The .jupytext.toml file in the project root configures the connection between the Python notebooks (*.py) and the Jupyter notebook (*.ipynb). Running either of the Jupyter applications will automatically launch the JupyText component which deals with the synchronization between Python notebooks and Jupyter notebooks.

Manually syncing

To manually sync a single file from abcde.ipynb to abcde.py (or the other way around), follow the same steps: delete the older file if already exists, in a terminal go to the directory of the file and run jupytext --sync abcde.ipynb. This will create a new sync'd abcde.ipynb or abcde.py file.

Getting started with Jupyter

During the getting started with Python guide, Jupyter was already installed during the Dependency Management step. The execution of source code inside the Jupyter notebooks is handled by kernels and you have already activated your ol-c-kernel in the same step.
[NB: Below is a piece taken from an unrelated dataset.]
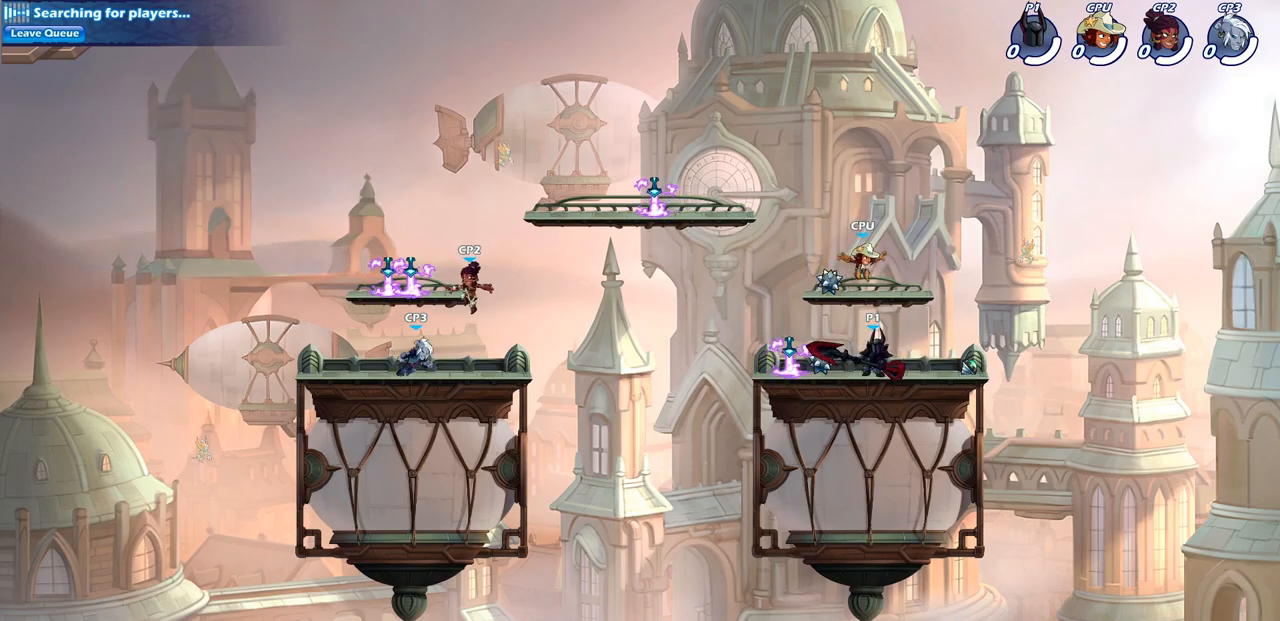
{"buttons": ["SQUARE"], "left_stick": "center", "right_stick": "down-left", "events": [[300, "left_stick", "right"], [417, "CROSS", "down"], [467, "SQUARE", "down"], [467, "left_stick", "center"], [500, "CROSS", "up"], [500, "right_stick", "down-left"]]}
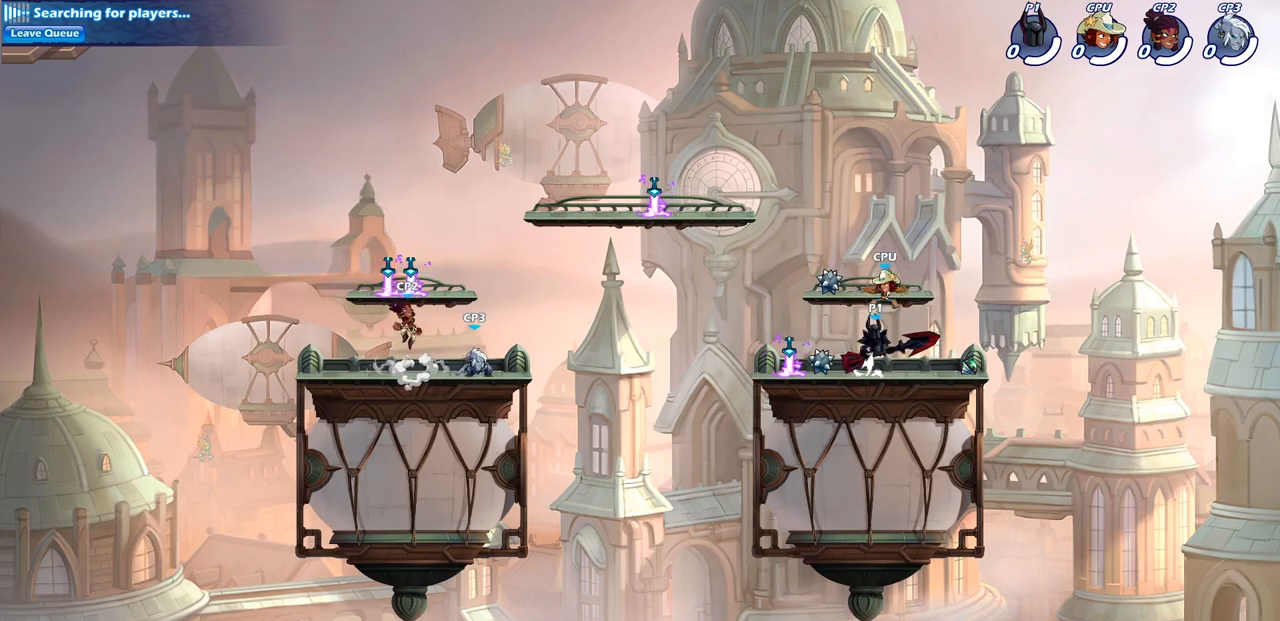
{"buttons": [], "left_stick": "right", "right_stick": "center", "events": [[67, "SQUARE", "up"], [67, "right_stick", "center"], [233, "left_stick", "right"]]}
To use Jupyter, open a terminal and change into the ol-connectome virtual environment by typing workon ol-connectome. Now you can start the application by typing jupyter-lab. You will see a lot of output on the terminal and a browser window should open an URL that looks like this: http://localhost:8888/lab.

Jupyter Lab opening window

To see how to work with notebooks, use the file browser on the left side of the window to navigate to the location of the project root and enter the $PROJECT_ROOT/src directory. You can open and edit any Jupyter notebook file. For example, navigate to $PROJECT_ROOT/src/completeness/ and open the connection-completeness_named.ipynb file by double clicking it. You will see the notebook in your editor pane and can start developing.

If you don't feel comfortable using the Jupyter environment yet, let's take a step back and close the file. The next steps will show how to create a new Jupyter notebook, show the connection between Jupyter and Python notebook, and how to create a notebook from a script.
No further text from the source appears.